Post

AWS Keycloak Lab - Part 2

AWS Keycloak Lab - Part 2

First Forays into Terraform

Previously, we successfully established the foundational governance perimeter-a secure, multi-account environment governed by IAM Identity Center and centralized CloudTrail. Now, we make the critical transition to using Infrastructure as Code (IaC) to declare what the environment should look like.

This phase required significant research and tooling adoption even before writing anything. I had to effectively scribble out and diagram what I wanted. Having zero prior exposure to Terraform, the entire codebase for this project began by following the official HashiCorp Terraform “Get Started” tutorial here.

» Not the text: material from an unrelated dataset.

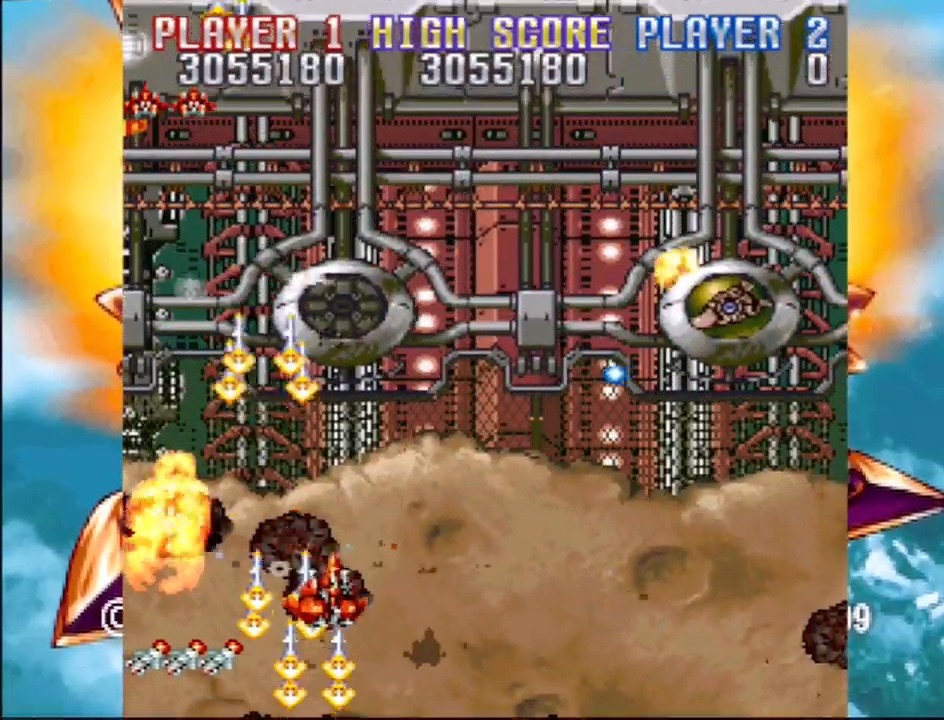
{"buttons": ["CROSS", "DPAD_DOWN", "DPAD_RIGHT"], "events": [[117, "DPAD_UP", "up"], [167, "DPAD_DOWN", "down"], [200, "DPAD_LEFT", "up"], [217, "DPAD_RIGHT", "down"]]}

This ensured a foundational understanding based on authoritative quick-start documentation, rather than Youtuber/influencer content. There’s nothing worse than a 15 minute video about a two paragraph concept in documentation. The tutorial is fairly basic but it forces you to start thinking about what resources you need to declare or specify in your architecture. It’s not all default VPCs and security groups out here! I particularly enjoyed this part. It’s quite fun and dreamy, honestly. The complexity would quickly ramp up as I moved from static resource deployment to storing/using dynamic secrets and handling script errors.

Also integral to this phase was acquiring a domain. I purchased a domain off Namecheap for, well, cheap. The domain I purchased, tonymacaronis.net is supposed to be for an imaginary and zany Italian-American restaurant chain. It turns out there’s a Tony Macaroni franchise in Scotland. Please don’t sue me.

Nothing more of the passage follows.